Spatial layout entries
========================================

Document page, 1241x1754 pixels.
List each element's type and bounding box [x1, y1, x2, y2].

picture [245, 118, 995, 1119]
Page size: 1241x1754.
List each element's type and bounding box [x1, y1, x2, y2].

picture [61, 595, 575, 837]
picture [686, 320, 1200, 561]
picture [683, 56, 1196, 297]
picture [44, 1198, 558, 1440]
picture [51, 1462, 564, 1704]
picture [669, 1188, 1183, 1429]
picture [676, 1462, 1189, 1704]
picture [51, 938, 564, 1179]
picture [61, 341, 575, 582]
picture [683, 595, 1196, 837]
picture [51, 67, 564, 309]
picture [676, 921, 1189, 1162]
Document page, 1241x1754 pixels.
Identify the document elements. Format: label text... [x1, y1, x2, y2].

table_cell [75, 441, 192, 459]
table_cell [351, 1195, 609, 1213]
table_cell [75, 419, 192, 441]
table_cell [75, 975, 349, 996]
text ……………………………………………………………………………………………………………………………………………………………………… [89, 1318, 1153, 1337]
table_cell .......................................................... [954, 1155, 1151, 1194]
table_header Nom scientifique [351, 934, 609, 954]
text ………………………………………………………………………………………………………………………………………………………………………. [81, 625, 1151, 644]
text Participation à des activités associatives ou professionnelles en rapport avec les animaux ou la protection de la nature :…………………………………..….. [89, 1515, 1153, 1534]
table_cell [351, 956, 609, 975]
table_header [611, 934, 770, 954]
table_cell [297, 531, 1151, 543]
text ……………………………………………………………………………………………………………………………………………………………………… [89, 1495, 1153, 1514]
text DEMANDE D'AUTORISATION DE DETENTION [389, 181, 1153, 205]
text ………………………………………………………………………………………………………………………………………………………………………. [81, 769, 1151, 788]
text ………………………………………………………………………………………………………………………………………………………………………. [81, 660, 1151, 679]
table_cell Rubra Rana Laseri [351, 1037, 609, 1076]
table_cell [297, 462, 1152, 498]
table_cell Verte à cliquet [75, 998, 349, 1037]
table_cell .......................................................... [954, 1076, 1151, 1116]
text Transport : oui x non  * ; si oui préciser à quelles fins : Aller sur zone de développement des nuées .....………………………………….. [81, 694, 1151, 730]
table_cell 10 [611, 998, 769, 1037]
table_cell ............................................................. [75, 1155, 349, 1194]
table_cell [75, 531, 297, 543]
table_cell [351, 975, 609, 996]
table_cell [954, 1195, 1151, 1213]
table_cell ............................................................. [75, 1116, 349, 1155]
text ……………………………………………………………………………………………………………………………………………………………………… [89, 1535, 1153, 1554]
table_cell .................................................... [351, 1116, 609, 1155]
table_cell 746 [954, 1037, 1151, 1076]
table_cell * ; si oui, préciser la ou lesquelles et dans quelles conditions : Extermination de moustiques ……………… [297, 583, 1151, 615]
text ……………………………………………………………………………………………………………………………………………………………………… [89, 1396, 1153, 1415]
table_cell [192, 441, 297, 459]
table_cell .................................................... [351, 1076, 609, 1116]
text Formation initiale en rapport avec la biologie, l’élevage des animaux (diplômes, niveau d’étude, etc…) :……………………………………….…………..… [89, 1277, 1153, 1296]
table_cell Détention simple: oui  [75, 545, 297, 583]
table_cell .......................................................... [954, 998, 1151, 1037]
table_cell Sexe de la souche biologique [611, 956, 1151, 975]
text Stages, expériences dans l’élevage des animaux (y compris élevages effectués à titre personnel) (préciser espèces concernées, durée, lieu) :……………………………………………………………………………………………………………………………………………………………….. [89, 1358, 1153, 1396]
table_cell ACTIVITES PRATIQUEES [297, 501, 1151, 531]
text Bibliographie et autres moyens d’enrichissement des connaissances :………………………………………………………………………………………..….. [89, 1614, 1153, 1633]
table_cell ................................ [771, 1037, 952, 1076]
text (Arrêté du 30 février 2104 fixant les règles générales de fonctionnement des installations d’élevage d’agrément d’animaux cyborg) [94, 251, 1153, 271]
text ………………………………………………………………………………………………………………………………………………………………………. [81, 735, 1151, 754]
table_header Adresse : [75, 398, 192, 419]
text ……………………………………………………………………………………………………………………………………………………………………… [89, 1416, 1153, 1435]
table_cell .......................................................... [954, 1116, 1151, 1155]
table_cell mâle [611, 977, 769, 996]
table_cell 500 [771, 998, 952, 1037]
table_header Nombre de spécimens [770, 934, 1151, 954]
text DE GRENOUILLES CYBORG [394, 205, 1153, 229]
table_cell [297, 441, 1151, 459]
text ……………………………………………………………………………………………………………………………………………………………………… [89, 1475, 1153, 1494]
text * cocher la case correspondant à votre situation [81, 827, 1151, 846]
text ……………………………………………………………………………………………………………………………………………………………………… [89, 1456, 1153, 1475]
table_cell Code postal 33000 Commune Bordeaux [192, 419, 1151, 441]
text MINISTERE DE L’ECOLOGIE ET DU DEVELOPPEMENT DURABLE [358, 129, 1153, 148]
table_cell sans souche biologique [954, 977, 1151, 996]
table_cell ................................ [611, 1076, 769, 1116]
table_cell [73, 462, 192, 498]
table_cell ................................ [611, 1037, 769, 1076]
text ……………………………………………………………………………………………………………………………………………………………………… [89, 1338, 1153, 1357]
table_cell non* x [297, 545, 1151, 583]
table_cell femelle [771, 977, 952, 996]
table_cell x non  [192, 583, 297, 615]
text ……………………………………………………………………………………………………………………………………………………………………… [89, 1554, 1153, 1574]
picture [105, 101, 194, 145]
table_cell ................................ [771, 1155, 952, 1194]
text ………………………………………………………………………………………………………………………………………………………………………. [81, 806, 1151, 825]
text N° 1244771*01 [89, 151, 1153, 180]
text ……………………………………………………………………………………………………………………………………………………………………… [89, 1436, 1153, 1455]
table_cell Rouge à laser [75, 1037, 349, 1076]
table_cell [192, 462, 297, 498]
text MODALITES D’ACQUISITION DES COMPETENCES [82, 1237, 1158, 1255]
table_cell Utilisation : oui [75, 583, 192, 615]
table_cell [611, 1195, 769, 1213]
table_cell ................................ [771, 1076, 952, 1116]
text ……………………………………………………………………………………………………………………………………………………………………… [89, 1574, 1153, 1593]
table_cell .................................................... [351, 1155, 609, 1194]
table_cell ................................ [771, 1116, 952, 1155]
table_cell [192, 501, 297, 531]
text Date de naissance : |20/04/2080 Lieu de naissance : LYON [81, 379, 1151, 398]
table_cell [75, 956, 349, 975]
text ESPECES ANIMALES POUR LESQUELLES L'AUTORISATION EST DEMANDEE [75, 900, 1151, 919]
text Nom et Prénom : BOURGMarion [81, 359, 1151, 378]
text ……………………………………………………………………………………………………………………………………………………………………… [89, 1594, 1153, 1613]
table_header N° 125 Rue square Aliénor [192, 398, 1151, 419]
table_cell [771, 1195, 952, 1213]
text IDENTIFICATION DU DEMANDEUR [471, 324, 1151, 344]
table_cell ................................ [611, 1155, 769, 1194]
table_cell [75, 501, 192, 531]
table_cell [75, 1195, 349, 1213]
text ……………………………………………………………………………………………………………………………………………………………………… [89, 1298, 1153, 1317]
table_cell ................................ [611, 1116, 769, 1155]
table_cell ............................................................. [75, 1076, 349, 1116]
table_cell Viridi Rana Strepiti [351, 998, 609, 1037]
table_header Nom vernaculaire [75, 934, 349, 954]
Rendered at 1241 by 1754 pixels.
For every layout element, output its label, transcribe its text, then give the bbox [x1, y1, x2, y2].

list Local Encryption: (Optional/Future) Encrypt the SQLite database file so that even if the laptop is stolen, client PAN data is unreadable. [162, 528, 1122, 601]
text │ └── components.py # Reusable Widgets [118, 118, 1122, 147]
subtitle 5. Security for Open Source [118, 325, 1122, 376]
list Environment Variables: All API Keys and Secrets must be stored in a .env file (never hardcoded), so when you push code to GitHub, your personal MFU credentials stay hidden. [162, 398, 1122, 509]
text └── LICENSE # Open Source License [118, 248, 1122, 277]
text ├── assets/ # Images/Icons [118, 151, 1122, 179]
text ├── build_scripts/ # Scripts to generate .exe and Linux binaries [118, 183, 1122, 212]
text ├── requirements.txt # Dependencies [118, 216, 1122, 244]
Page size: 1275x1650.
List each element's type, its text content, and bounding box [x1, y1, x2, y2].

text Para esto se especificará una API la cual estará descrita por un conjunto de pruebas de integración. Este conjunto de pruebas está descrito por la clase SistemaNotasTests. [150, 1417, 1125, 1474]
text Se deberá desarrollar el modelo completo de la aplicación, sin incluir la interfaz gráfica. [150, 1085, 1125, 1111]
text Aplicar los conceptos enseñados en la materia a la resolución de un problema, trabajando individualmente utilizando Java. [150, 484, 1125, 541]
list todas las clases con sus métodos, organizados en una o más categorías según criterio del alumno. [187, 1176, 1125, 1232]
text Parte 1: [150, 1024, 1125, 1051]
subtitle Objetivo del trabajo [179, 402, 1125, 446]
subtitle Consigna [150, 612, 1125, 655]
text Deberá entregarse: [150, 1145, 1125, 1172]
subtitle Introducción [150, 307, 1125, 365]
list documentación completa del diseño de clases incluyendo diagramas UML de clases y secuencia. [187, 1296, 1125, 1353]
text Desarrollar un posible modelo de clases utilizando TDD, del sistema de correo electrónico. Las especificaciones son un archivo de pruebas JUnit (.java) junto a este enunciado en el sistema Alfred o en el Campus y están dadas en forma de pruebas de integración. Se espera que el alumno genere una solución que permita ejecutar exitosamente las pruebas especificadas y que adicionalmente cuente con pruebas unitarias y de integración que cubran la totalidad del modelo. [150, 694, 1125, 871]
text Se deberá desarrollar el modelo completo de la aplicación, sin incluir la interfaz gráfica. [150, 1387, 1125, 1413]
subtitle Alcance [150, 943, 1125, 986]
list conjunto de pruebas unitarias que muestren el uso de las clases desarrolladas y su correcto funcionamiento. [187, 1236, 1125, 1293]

========================================

▸ **Your instructions**
Set down the lines of the listing that begin with the line containing "text Para esto" and end with the line containing "text Aplicar los", copying them exactly, both end lines included.

▸ **Exercise response**
text Para esto se especificará una API la cual estará descrita por un conjunto de pruebas de integración. Este conjunto de pruebas está descrito por la clase SistemaNotasTests. [150, 1417, 1125, 1474]
text Se deberá desarrollar el modelo completo de la aplicación, sin incluir la interfaz gráfica. [150, 1085, 1125, 1111]
text Aplicar los conceptos enseñados en la materia a la resolución de un problema, trabajando individualmente utilizando Java. [150, 484, 1125, 541]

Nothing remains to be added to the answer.